As we’ve talked about guys who could benefit from elevating the ball more, Kurt is hitter who has made that change, and saw the fruits of that labor in 2017. Kurt posted a career high fly ball rate in 2017, almost 47%, and matched that with a 92 mph exit velocity on FB. It’s not hard to figure out where the power surge came from this year, and because we can see change in the under-lying skills, I’m more willing to believe his production can be repeated next year. The rest of his profile runs at pretty much league average levels with the one outlier being his low BB and K numbers. Kurt was hyper-aggressive in 2017, jumping on the first good pitch so it’ll be interesting to see if he repeats that approach in 2018.

Matt Adams


The easiest way to describe Matt is a poor man’s Freddie Freeman and his profile in 2017 is just a lesser version of Freeman’s. Matt hits the ball as hard as Freeman does, hits in the air actually a little more than Freddie, and maintains his power as he elevates. The big differences are he’s never had the ability square the ball up consistently like Freeman and the plate discipline overall is significantly less. But Matt is still a decent hitter. His xwOBA was .343 in 2017 so he’s no scrub. The problem for him is really doesn’t have a position on a team where 1B is occupied so a move in the off-season seems most likely. But hitting the ball 94 mph in the air and hitting the ball in air 42% of the time means there are times when Matt will be a force in your lineup. You just have to live with the below average plate discipline and limited defensive value.

Lane Adams


Other than Camargo, Lane was the breakout player of 2017. After opening some eyes with his play in AAA, Lane finally got called up to the big league club mid-way though the year.
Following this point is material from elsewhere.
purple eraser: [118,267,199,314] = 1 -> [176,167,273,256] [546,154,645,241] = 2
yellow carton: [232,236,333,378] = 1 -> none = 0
Playing time was hard to come for some reason but once he started getting regular AB’s, he produced like a major league caliber player and showed potential that have some very excited. His profile, however, has some red flags. The first one that sticks out is his K rate. Striking out 30% of the time by itself can kill hitter’s production but doing so while only producing an 85 mph average exit velocity is a serious problem. Lane has some pop but not nearly enough to run those kind of plate discipline numbers. He survived in 2017 with a higher than average line drive rate, but as we’ve already gone over, that’s the least stable of all these skills and without a track record to back it up, we need to expect regression. The good news is even with the expected regression, Lane has enough defensive and base-running value to more than likely hold down a bench spot on the team. But to be more of a weapon as a hitter, Adams is going to have to make more contact.

Ok, there are your 2017 Atlanta Braves batting profiles. We’ll do this again a couple months into 2018 when we’ll have more data on guys like Albies, Swanson, and Camargo as well as what I’m guessing is a first look at Ronald Acuna.